Beecroft taught herself how to direct while at the same time teaching these girls how to act, but she always saw it in them.

“I needed to see their faces and their souls onscreen,” Beecroft says. “They have a natural ability as performers, and anyone who watches this will fall in love with Tabby and these kids.”

The film is unexpected, too. Yes, there are rodeo queens, the twinkle in a cowboy’s eye and the romantic haze of a sunset, but then Tabby’s selling horses on TikTok, the girls play Shaboozey while riding bareback in bikinis and someone just landed a backward flip off their horse.

All the music in the film is from Tabby’s Spotify playlists for rodeos or breaking horses. Forget the cowboy hat, your girl’s got a JBL speaker tied to her saddle.

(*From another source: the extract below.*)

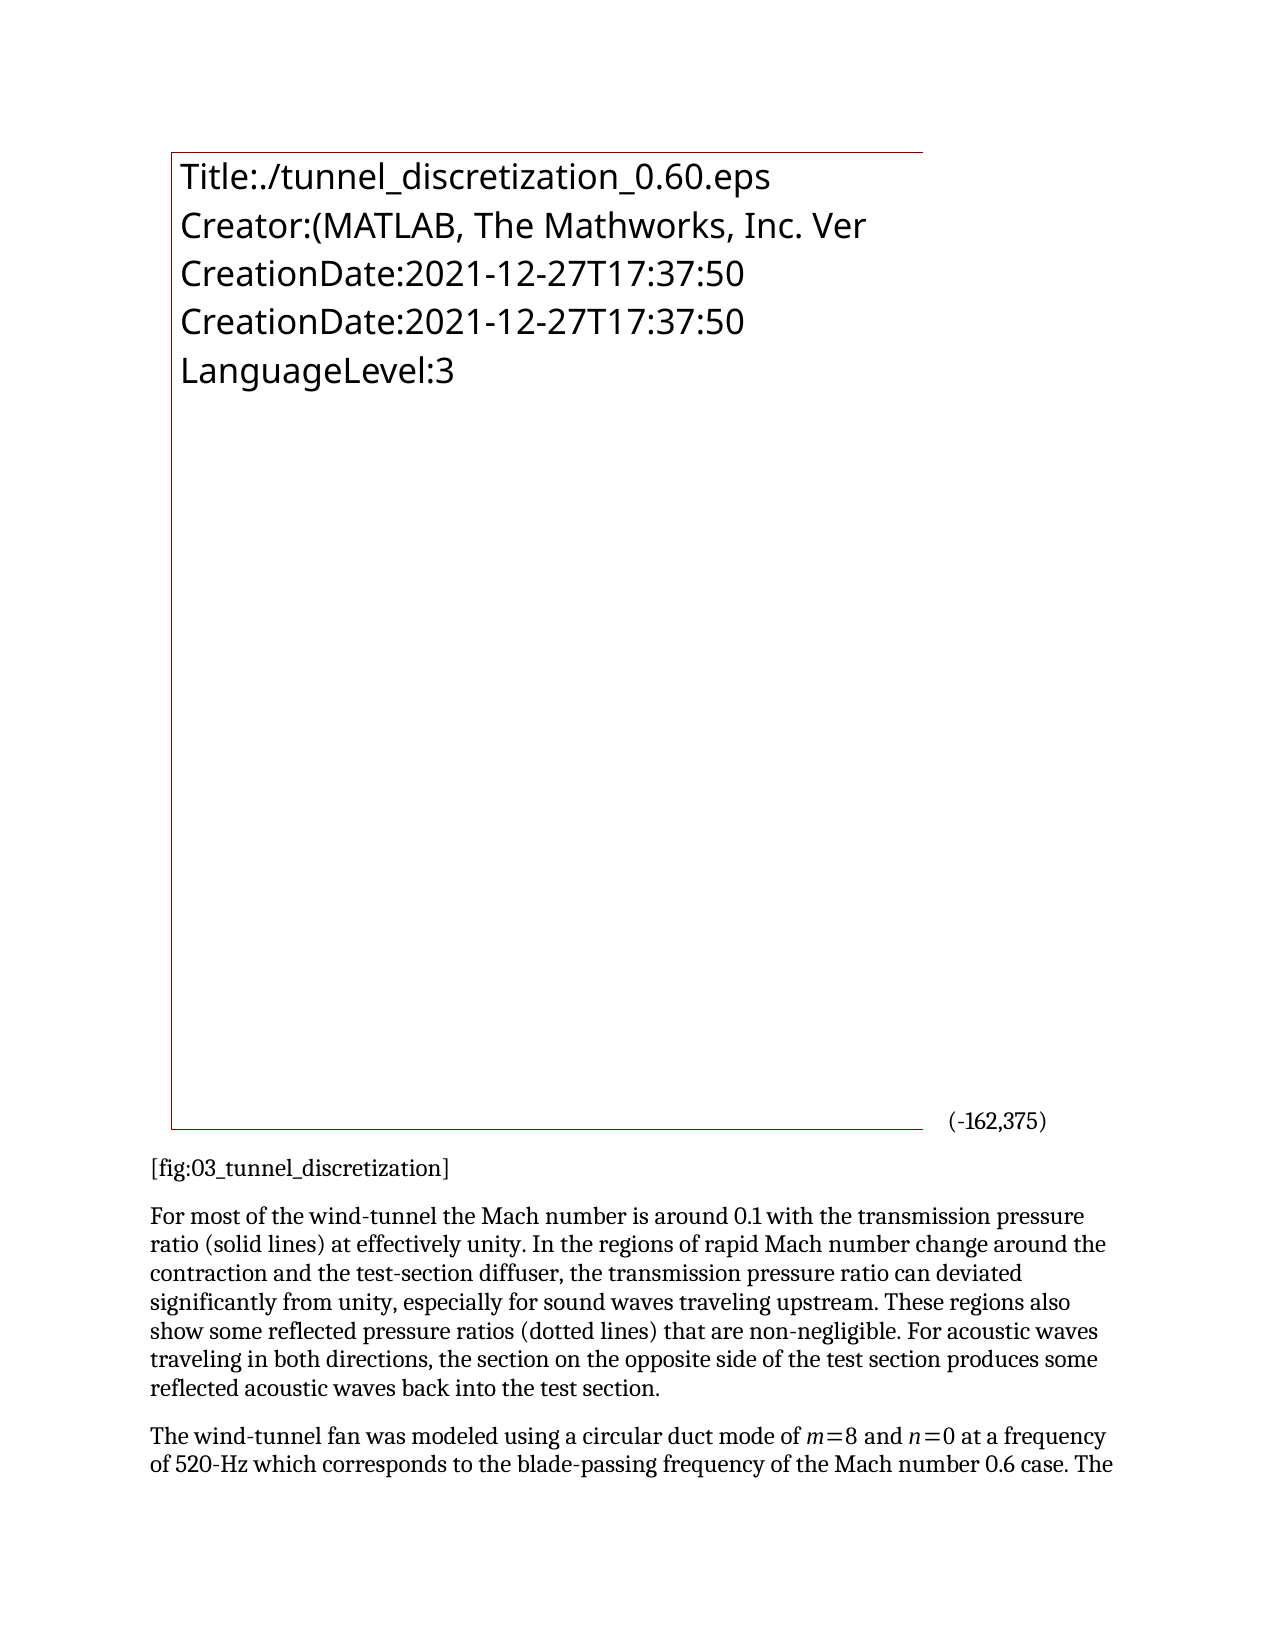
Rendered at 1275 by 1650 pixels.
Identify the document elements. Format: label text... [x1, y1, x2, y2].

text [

“I’m a vegan from LA,” Beecroft says. “I didn’t want my fingerprints too much on this film. I wanted it to be Tabby and incorporate how she sees things.”

A story of female resilience

There were a few actors in the film. Broadway star Jennifer Ehle, known for “Pride and Prejudice” and “Zero Dark Thirty,” stars as Tabby’s mother, Tracy, and even wore Tracy’s actual clothes for the movie.

And Emmy-nominated actor Scoot McNairy, who recently starred in the Bob Dylan biopic “A Complete Unknown,” plays fictional character Roy, a filthy deep-pocket rancher who wants to buy Tabby’s land.

“East of Wall” is a story about female resilience: their unapologetic power behind the submissiveness that Hollywood wants us to see in a woman.

But the film made it this far by the power of friendship. The cowgirl and the Californian who “protect each other,” lived together and broke bread together are “forever.”

“We’re worlds apart,” Beecroft says. “But she’s the closest person in my life.”